In their statement, the six former national security officials referenced a recent report by Durham that concluded the FBI had initiated an investigation into Trump’s 2016 campaign and conducted surveillance based on unvetted sources and claims of collusion with Russia.
The report also revealed that then-FBI Director James Comey was aware of then-Democratic presidential nominee Hillary Clinton’s plan to discredit Trump by linking him to Russian election interference.
“It is crucial we address these serious concerns promptly and comprehensively to ensure individuals within the FBI who have demonstrated a lack of integrity in conduct related to these investigations—or others—do not maintain access to sensitive national security information,” the former national security officials wrote in their letter to House Judiciary Chairman Jim Jordan (R-Ohio) and House Oversight Committee Chairman James Comer (R-Ky.).
“We urge you to hold immediate oversight hearings on the policies and criteria employed by the FBI for issuing, assessing, and revoking security clearances,” the letter added. “Such hearings are necessary to ensure transparency, accountability, and public trust in our law enforcement agencies.”
The letter specifically requests that Jordan and Comer prioritize investigations into the FBI’s procedures regarding the granting and revoking of security clearances. It also urged an examination of how the bureau currently addresses and prevents political influences from impacting its operations.
The Epoch Times adds:
The former national security officials also asked Jordan and Comer to investigate the frequency of disciplinary actions taken when members of the FBI improperly access a Foreign Intelligence Surveillance Act (FISA) database.

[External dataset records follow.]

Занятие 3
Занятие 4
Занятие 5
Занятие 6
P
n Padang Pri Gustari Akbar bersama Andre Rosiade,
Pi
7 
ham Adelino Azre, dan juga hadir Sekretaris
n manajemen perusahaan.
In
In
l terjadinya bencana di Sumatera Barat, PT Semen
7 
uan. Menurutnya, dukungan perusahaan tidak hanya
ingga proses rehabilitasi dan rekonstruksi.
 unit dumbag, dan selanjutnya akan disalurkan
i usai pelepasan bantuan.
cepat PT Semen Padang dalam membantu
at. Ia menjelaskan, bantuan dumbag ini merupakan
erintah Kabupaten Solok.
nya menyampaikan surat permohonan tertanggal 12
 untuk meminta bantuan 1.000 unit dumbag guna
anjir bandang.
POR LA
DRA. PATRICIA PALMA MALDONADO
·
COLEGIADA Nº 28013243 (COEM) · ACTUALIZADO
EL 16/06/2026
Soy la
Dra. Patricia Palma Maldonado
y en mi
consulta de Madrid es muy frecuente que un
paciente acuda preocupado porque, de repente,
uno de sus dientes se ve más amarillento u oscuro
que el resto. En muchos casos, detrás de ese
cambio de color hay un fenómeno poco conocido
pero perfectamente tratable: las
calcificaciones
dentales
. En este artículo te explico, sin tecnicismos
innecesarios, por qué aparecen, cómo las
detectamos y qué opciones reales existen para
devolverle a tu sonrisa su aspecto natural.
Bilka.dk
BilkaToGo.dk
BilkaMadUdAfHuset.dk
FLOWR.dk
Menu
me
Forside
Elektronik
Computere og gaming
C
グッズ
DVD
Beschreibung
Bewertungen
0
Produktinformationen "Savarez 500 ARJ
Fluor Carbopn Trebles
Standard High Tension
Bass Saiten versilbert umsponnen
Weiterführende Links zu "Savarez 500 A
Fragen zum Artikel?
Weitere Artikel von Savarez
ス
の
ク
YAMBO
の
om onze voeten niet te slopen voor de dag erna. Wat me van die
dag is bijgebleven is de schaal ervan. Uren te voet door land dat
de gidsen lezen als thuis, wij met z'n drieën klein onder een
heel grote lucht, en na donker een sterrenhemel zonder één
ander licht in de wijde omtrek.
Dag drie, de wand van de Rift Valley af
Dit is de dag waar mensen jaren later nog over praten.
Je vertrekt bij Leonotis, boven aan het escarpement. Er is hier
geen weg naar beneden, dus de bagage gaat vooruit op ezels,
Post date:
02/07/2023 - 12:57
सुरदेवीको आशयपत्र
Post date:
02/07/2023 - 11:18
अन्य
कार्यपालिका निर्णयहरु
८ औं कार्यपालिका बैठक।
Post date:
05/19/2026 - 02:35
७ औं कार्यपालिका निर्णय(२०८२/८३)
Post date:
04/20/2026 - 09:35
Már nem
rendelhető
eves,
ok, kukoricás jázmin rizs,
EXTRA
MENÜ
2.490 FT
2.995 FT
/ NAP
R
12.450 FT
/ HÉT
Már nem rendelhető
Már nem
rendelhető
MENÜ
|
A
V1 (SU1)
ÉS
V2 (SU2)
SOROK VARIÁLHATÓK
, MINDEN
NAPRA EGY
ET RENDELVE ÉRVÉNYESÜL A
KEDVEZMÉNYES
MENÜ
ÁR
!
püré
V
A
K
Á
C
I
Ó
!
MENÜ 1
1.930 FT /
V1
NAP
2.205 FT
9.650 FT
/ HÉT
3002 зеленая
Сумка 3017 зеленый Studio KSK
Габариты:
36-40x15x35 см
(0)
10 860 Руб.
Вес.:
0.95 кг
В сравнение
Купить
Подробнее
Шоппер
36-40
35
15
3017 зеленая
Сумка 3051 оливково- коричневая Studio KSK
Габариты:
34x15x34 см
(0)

Section 702 of FISA authorizes agencies like the FBI to collect information like emails without warrants from foreigners, even if they’re in the United States, and bars intentionally targeting Americans. This warrantless collection of foreign communications can result in the incidental collection of otherwise private communications by U.S. citizens, though safeguards are supposed to be in place to preserve Americans’ Fourth Amendment rights against unreasonable searches and seizures. Searches of raw unfiltered FISA data must be reasonably likely to retrieve foreign intelligence information or evidence of a crime.
Last month, the Foreign Intelligence Surveillance Court (FISC) issued a memorandum opinion revealing that the FBI had engaged in over 278,000 improper accesses of FISA data between 2020 and early 2021. These improper queries of the FISA database were conducted against individuals suspected of involvement in the January 6, 2021, breach of the U.S. Capitol, participants in Black Lives Matter protests, and contributors to a congressional campaign, the outlet noted further.

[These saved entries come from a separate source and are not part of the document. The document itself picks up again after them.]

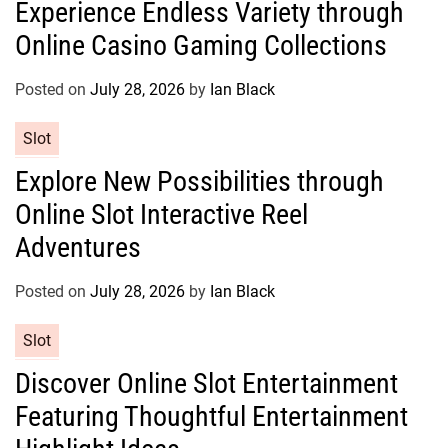
Experience Endless Variety through
t
Online Casino Gaming Collections
e
g
o
Posted on
July 28, 2026
by
Ian Black
r
C
Slot
i
a
e
Explore New Possibilities through
t
s
Online Slot Interactive Reel
e
g
Adventures
o
r
Posted on
July 28, 2026
by
Ian Black
i
e
C
Slot
s
a
Discover Online Slot Entertainment
t
Featuring Thoughtful Entertainment
e
g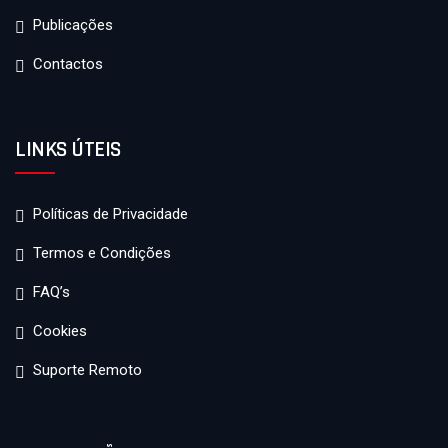
Publicações
Contactos
LINKS ÚTEIS
Políticas de Privacidade
Termos e Condições
FAQ’s
Cookies
Suporte Remoto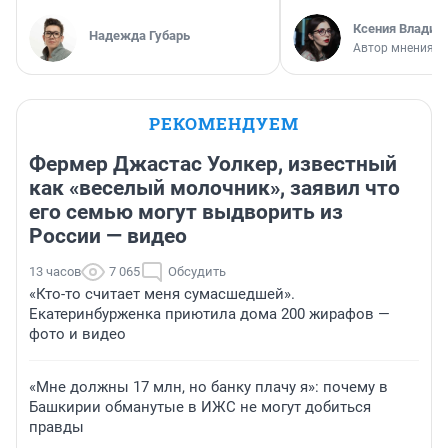
Ксения Владим
Надежда Губарь
Автор мнения
РЕКОМЕНДУЕМ
Фермер Джастас Уолкер, известный
как «веселый молочник», заявил что
его семью могут выдворить из
России — видео
13 часов
7 065
Обсудить
«Кто-то считает меня сумасшедшей».
Екатеринбурженка приютила дома 200 жирафов —
фото и видео
«Мне должны 17 млн, но банку плачу я»: почему в
Башкирии обманутые в ИЖС не могут добиться
правды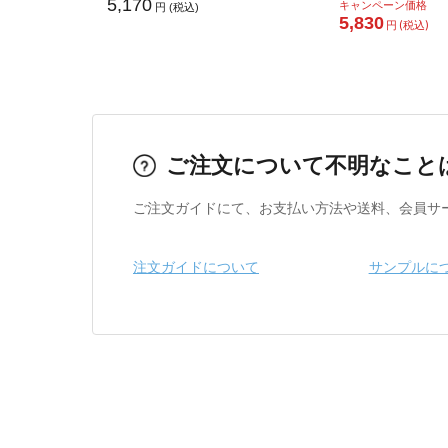
5,170
キャンペーン価格
円 (税込)
5,830
円 (税込)
ご注文について不明なこと
ご注文ガイドにて、お支払い方法や送料、会員サ
注文ガイドについて
サンプルに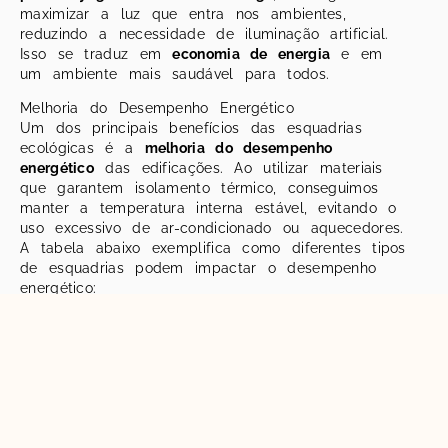
maximizar a luz que entra nos ambientes,
reduzindo a necessidade de iluminação artificial.
Isso se traduz em
economia de energia
e em
um ambiente mais saudável para todos.
Melhoria do Desempenho Energético
Um dos principais benefícios das esquadrias
ecológicas é a
melhoria do desempenho
energético
das edificações. Ao utilizar materiais
que garantem isolamento térmico, conseguimos
manter a temperatura interna estável, evitando o
uso excessivo de ar-condicionado ou aquecedores.
A tabela abaixo exemplifica como diferentes tipos
de esquadrias podem impactar o desempenho
energético:
Tipo de
Isolamento
Economia de
Esquadria
Térmico
Energia
Alumínio com
Alto
30%
Vidro Duplo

“As [FBI Director Chris Wray] has made clear, the errors described in the Foreign Intelligence Surveillance Court’s opinion are completely unacceptable,” the FBI said in a statement last month following the memorandum.

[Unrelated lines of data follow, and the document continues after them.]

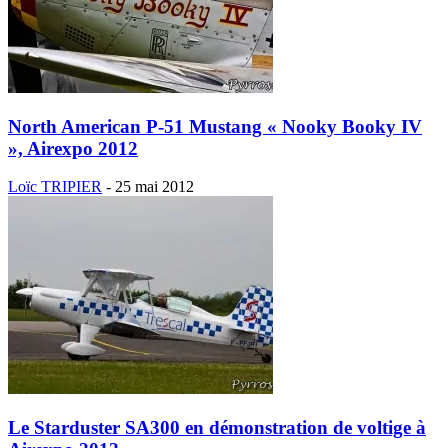
North American P-51 Mustang « Nooky Booky IV
», Airexpo 2012
Loïc TRIPIER
-
25 mai 2012
Le Starduster SA300 en démonstration de voltige à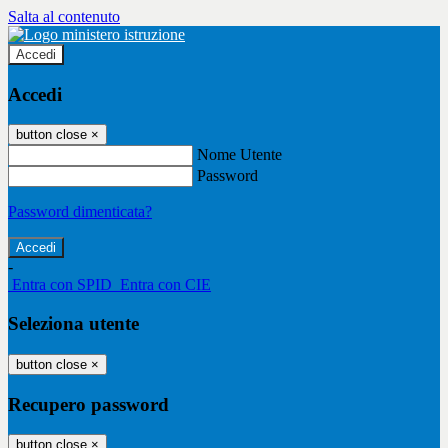
Salta al contenuto
Accedi
Accedi
button close
×
Nome Utente
Password
Password dimenticata?
-
Entra con SPID
Entra con CIE
Seleziona utente
button close
×
Recupero password
button close
×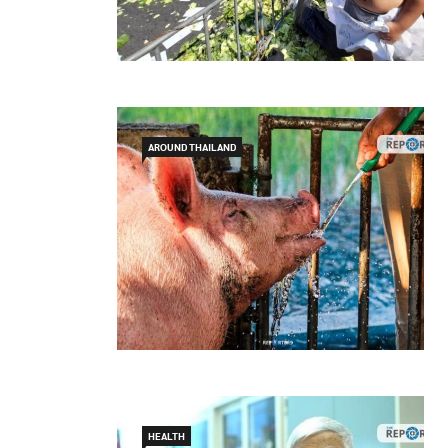
AROUND THAILAND
HEALTH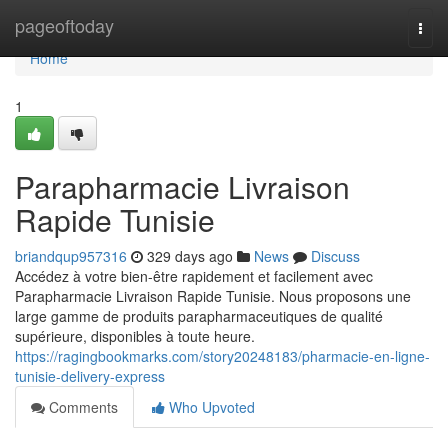
Home
pageoftoday
Togg
navi
Home
1
Parapharmacie Livraison
Rapide Tunisie
briandqup957316
329 days ago
News
Discuss
Accédez à votre bien-être rapidement et facilement avec
Parapharmacie Livraison Rapide Tunisie. Nous proposons une
large gamme de produits parapharmaceutiques de qualité
supérieure, disponibles à toute heure.
https://ragingbookmarks.com/story20248183/pharmacie-en-ligne-
tunisie-delivery-express
Comments
Who Upvoted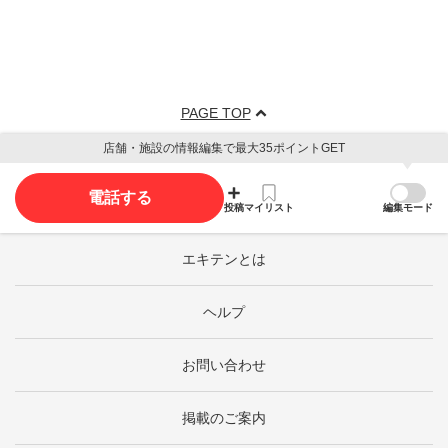
PAGE TOP
店舗・施設の情報編集で最大35ポイントGET
電話する
投稿
マイリスト
編集モード
エキテンとは
ヘルプ
お問い合わせ
掲載のご案内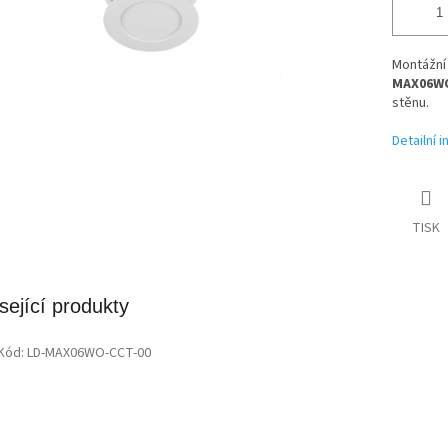
Montážní 
MAX06WO
stěnu.
Detailní 
TISK
sející produkty
Kód:
LD-MAX06WO-CCT-00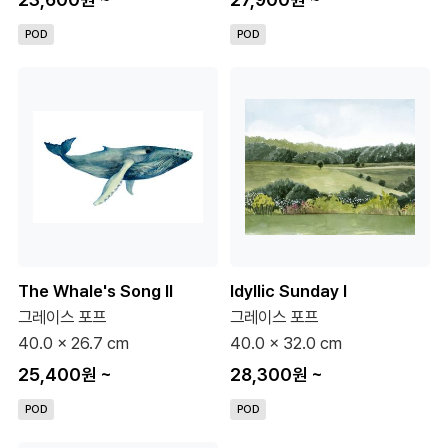
POD
POD
The Whale's Song II
Idyllic Sunday I
그레이스 포프
그레이스 포프
40.0 x 26.7 cm
40.0 x 32.0 cm
25,400원
~
28,300원
~
POD
POD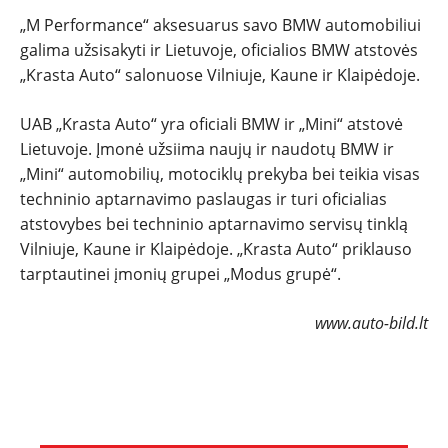
„M Performance“ aksesuarus savo BMW automobiliui
galima užsisakyti ir Lietuvoje, oficialios BMW atstovės
„Krasta Auto“ salonuose Vilniuje, Kaune ir Klaipėdoje.
UAB „Krasta Auto“ yra oficiali BMW ir „Mini“ atstovė
Lietuvoje. Įmonė užsiima naujų ir naudotų BMW ir
„Mini“ automobilių, motociklų prekyba bei teikia visas
techninio aptarnavimo paslaugas ir turi oficialias
atstovybes bei techninio aptarnavimo servisų tinklą
Vilniuje, Kaune ir Klaipėdoje. „Krasta Auto“ priklauso
tarptautinei įmonių grupei „Modus grupė“.
www.auto-bild.lt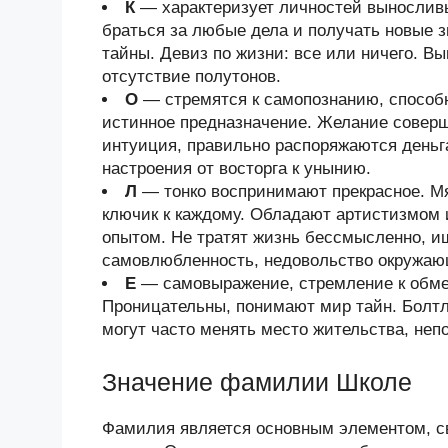
К
— характеризует личностей выносливы
браться за любые дела и получать новые з
тайны. Девиз по жизни: все или ничего. В
отсутствие полутонов.
О
— стремятся к самопознанию, способ
истинное предназначение. Желание соверш
интуиция, правильно распоряжаются деньг
настроения от восторга к унынию.
Л
— тонко воспринимают прекрасное. Мя
ключик к каждому. Обладают артистизмом
опытом. Не тратят жизнь бессмысленно, и
самовлюбленность, недовольство окружа
Е
— самовыражение, стремление к обмен
Проницательны, понимают мир тайн. Болтл
могут часто менять место жительства, неп
Значение фамилии Школе
Фамилия является основным элементом, 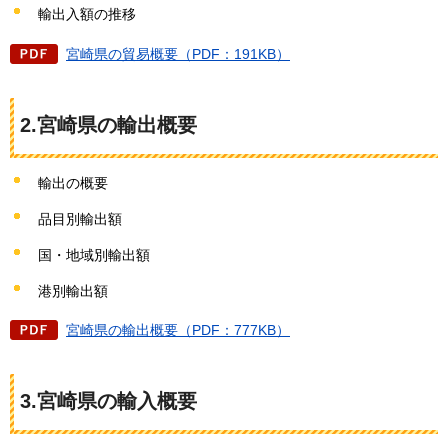
輸出入額の推移
宮崎県の貿易概要（PDF：191KB）
2.宮崎県の輸出概要
輸出の概要
品目別輸出額
国・地域別輸出額
港別輸出額
宮崎県の輸出概要（PDF：777KB）
3.宮崎県の輸入概要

“As a result of the audits that revealed these instances of noncompliance, the FBI changed its querying procedures to make sure these errors do not happen again,” it continued.
“We are committed to continuing this work and providing greater transparency into the process to earn the trust of the American people and advance our mission of safeguarding both the nation’s security, and privacy and civil liberties, at the same time.”